Copy every line of the records below without changing anything.

■ Data lines
_ _ _ _ _ _ _

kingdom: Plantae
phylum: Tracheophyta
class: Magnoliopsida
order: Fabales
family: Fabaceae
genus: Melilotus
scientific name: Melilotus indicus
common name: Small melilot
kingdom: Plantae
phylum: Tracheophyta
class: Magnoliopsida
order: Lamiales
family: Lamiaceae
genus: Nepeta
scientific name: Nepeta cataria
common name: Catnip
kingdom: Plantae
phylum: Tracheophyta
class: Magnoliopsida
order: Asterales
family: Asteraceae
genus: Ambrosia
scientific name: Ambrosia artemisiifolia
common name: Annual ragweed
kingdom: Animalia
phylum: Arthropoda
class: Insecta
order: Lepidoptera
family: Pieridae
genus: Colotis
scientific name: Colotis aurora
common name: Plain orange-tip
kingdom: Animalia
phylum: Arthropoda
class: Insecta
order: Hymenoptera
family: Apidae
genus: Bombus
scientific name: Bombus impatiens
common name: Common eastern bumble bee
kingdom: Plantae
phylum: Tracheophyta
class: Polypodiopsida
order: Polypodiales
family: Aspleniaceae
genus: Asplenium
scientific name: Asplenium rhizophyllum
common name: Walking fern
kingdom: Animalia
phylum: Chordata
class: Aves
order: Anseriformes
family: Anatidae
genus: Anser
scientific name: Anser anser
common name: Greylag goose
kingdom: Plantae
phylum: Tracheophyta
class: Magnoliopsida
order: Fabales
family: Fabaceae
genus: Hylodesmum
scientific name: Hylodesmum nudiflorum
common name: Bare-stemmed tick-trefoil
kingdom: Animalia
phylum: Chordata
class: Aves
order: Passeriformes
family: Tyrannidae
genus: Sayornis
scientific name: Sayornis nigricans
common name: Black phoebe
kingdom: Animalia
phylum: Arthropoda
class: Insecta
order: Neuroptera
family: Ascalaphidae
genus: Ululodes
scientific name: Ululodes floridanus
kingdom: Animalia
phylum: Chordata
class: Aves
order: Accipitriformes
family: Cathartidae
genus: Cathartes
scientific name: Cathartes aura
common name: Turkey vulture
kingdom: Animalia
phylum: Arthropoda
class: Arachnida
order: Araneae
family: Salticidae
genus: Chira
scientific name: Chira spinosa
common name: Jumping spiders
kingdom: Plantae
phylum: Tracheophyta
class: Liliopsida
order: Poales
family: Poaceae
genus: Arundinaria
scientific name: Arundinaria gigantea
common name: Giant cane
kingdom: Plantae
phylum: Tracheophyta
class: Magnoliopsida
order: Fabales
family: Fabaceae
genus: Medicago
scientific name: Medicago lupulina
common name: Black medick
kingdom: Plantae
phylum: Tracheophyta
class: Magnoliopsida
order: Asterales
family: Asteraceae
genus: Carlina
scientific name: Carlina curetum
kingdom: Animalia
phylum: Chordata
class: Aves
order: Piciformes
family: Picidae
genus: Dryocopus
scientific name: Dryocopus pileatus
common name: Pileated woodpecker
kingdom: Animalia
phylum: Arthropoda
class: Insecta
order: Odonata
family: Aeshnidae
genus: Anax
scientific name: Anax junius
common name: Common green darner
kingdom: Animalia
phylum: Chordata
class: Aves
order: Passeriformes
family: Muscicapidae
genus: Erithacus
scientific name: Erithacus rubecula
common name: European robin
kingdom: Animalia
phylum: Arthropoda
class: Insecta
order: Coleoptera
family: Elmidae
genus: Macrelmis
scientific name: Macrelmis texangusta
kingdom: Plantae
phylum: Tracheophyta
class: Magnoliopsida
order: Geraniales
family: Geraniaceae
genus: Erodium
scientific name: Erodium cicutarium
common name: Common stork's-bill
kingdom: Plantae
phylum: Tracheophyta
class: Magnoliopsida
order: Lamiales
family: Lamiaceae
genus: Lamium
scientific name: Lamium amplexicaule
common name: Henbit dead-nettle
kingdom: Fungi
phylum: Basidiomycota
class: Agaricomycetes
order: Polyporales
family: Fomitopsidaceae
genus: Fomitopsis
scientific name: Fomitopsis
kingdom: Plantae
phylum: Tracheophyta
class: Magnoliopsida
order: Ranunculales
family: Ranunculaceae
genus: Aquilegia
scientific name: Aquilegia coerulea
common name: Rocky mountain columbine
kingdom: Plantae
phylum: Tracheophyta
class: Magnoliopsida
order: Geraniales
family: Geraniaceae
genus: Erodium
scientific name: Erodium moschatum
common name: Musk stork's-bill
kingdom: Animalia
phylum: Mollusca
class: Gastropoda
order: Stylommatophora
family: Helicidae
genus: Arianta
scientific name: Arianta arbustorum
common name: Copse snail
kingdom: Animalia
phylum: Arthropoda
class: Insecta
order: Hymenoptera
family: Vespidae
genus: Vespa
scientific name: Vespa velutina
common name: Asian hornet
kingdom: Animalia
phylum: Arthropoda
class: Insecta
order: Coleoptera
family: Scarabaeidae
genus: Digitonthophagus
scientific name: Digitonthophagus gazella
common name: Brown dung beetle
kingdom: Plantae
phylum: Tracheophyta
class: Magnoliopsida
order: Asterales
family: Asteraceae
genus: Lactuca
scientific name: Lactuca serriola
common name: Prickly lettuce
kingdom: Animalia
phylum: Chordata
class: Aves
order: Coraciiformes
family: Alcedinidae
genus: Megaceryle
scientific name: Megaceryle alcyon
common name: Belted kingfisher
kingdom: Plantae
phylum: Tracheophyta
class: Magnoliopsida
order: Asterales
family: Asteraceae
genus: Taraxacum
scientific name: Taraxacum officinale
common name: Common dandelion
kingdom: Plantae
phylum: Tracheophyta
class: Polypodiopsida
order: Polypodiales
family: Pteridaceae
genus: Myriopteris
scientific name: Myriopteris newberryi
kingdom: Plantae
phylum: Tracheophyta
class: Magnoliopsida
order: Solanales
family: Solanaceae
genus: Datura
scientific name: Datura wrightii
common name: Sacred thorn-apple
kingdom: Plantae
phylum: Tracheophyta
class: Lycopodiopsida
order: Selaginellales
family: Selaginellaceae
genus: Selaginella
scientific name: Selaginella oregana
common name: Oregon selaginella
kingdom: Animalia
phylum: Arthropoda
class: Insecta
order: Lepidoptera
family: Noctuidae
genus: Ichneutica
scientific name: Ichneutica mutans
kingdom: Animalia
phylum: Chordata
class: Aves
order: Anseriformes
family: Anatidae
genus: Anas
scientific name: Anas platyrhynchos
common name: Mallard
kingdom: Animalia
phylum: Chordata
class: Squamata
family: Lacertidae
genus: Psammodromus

_ _ _ _ _ _ _

■ Complete response
kingdom: Plantae
phylum: Tracheophyta
class: Magnoliopsida
order: Fabales
family: Fabaceae
genus: Melilotus
scientific name: Melilotus indicus
common name: Small melilot
kingdom: Plantae
phylum: Tracheophyta
class: Magnoliopsida
order: Lamiales
family: Lamiaceae
genus: Nepeta
scientific name: Nepeta cataria
common name: Catnip
kingdom: Plantae
phylum: Tracheophyta
class: Magnoliopsida
order: Asterales
family: Asteraceae
genus: Ambrosia
scientific name: Ambrosia artemisiifolia
common name: Annual ragweed
kingdom: Animalia
phylum: Arthropoda
class: Insecta
order: Lepidoptera
family: Pieridae
genus: Colotis
scientific name: Colotis aurora
common name: Plain orange-tip
kingdom: Animalia
phylum: Arthropoda
class: Insecta
order: Hymenoptera
family: Apidae
genus: Bombus
scientific name: Bombus impatiens
common name: Common eastern bumble bee
kingdom: Plantae
phylum: Tracheophyta
class: Polypodiopsida
order: Polypodiales
family: Aspleniaceae
genus: Asplenium
scientific name: Asplenium rhizophyllum
common name: Walking fern
kingdom: Animalia
phylum: Chordata
class: Aves
order: Anseriformes
family: Anatidae
genus: Anser
scientific name: Anser anser
common name: Greylag goose
kingdom: Plantae
phylum: Tracheophyta
class: Magnoliopsida
order: Fabales
family: Fabaceae
genus: Hylodesmum
scientific name: Hylodesmum nudiflorum
common name: Bare-stemmed tick-trefoil
kingdom: Animalia
phylum: Chordata
class: Aves
order: Passeriformes
family: Tyrannidae
genus: Sayornis
scientific name: Sayornis nigricans
common name: Black phoebe
kingdom: Animalia
phylum: Arthropoda
class: Insecta
order: Neuroptera
family: Ascalaphidae
genus: Ululodes
scientific name: Ululodes floridanus
kingdom: Animalia
phylum: Chordata
class: Aves
order: Accipitriformes
family: Cathartidae
genus: Cathartes
scientific name: Cathartes aura
common name: Turkey vulture
kingdom: Animalia
phylum: Arthropoda
class: Arachnida
order: Araneae
family: Salticidae
genus: Chira
scientific name: Chira spinosa
common name: Jumping spiders
kingdom: Plantae
phylum: Tracheophyta
class: Liliopsida
order: Poales
family: Poaceae
genus: Arundinaria
scientific name: Arundinaria gigantea
common name: Giant cane
kingdom: Plantae
phylum: Tracheophyta
class: Magnoliopsida
order: Fabales
family: Fabaceae
genus: Medicago
scientific name: Medicago lupulina
common name: Black medick
kingdom: Plantae
phylum: Tracheophyta
class: Magnoliopsida
order: Asterales
family: Asteraceae
genus: Carlina
scientific name: Carlina curetum
kingdom: Animalia
phylum: Chordata
class: Aves
order: Piciformes
family: Picidae
genus: Dryocopus
scientific name: Dryocopus pileatus
common name: Pileated woodpecker
kingdom: Animalia
phylum: Arthropoda
class: Insecta
order: Odonata
family: Aeshnidae
genus: Anax
scientific name: Anax junius
common name: Common green darner
kingdom: Animalia
phylum: Chordata
class: Aves
order: Passeriformes
family: Muscicapidae
genus: Erithacus
scientific name: Erithacus rubecula
common name: European robin
kingdom: Animalia
phylum: Arthropoda
class: Insecta
order: Coleoptera
family: Elmidae
genus: Macrelmis
scientific name: Macrelmis texangusta
kingdom: Plantae
phylum: Tracheophyta
class: Magnoliopsida
order: Geraniales
family: Geraniaceae
genus: Erodium
scientific name: Erodium cicutarium
common name: Common stork's-bill
kingdom: Plantae
phylum: Tracheophyta
class: Magnoliopsida
order: Lamiales
family: Lamiaceae
genus: Lamium
scientific name: Lamium amplexicaule
common name: Henbit dead-nettle
kingdom: Fungi
phylum: Basidiomycota
class: Agaricomycetes
order: Polyporales
family: Fomitopsidaceae
genus: Fomitopsis
scientific name: Fomitopsis
kingdom: Plantae
phylum: Tracheophyta
class: Magnoliopsida
order: Ranunculales
family: Ranunculaceae
genus: Aquilegia
scientific name: Aquilegia coerulea
common name: Rocky mountain columbine
kingdom: Plantae
phylum: Tracheophyta
class: Magnoliopsida
order: Geraniales
family: Geraniaceae
genus: Erodium
scientific name: Erodium moschatum
common name: Musk stork's-bill
kingdom: Animalia
phylum: Mollusca
class: Gastropoda
order: Stylommatophora
family: Helicidae
genus: Arianta
scientific name: Arianta arbustorum
common name: Copse snail
kingdom: Animalia
phylum: Arthropoda
class: Insecta
order: Hymenoptera
family: Vespidae
genus: Vespa
scientific name: Vespa velutina
common name: Asian hornet
kingdom: Animalia
phylum: Arthropoda
class: Insecta
order: Coleoptera
family: Scarabaeidae
genus: Digitonthophagus
scientific name: Digitonthophagus gazella
common name: Brown dung beetle
kingdom: Plantae
phylum: Tracheophyta
class: Magnoliopsida
order: Asterales
family: Asteraceae
genus: Lactuca
scientific name: Lactuca serriola
common name: Prickly lettuce
kingdom: Animalia
phylum: Chordata
class: Aves
order: Coraciiformes
family: Alcedinidae
genus: Megaceryle
scientific name: Megaceryle alcyon
common name: Belted kingfisher
kingdom: Plantae
phylum: Tracheophyta
class: Magnoliopsida
order: Asterales
family: Asteraceae
genus: Taraxacum
scientific name: Taraxacum officinale
common name: Common dandelion
kingdom: Plantae
phylum: Tracheophyta
class: Polypodiopsida
order: Polypodiales
family: Pteridaceae
genus: Myriopteris
scientific name: Myriopteris newberryi
kingdom: Plantae
phylum: Tracheophyta
class: Magnoliopsida
order: Solanales
family: Solanaceae
genus: Datura
scientific name: Datura wrightii
common name: Sacred thorn-apple
kingdom: Plantae
phylum: Tracheophyta
class: Lycopodiopsida
order: Selaginellales
family: Selaginellaceae
genus: Selaginella
scientific name: Selaginella oregana
common name: Oregon selaginella
kingdom: Animalia
phylum: Arthropoda
class: Insecta
order: Lepidoptera
family: Noctuidae
genus: Ichneutica
scientific name: Ichneutica mutans
kingdom: Animalia
phylum: Chordata
class: Aves
order: Anseriformes
family: Anatidae
genus: Anas
scientific name: Anas platyrhynchos
common name: Mallard
kingdom: Animalia
phylum: Chordata
class: Squamata
family: Lacertidae
genus: Psammodromus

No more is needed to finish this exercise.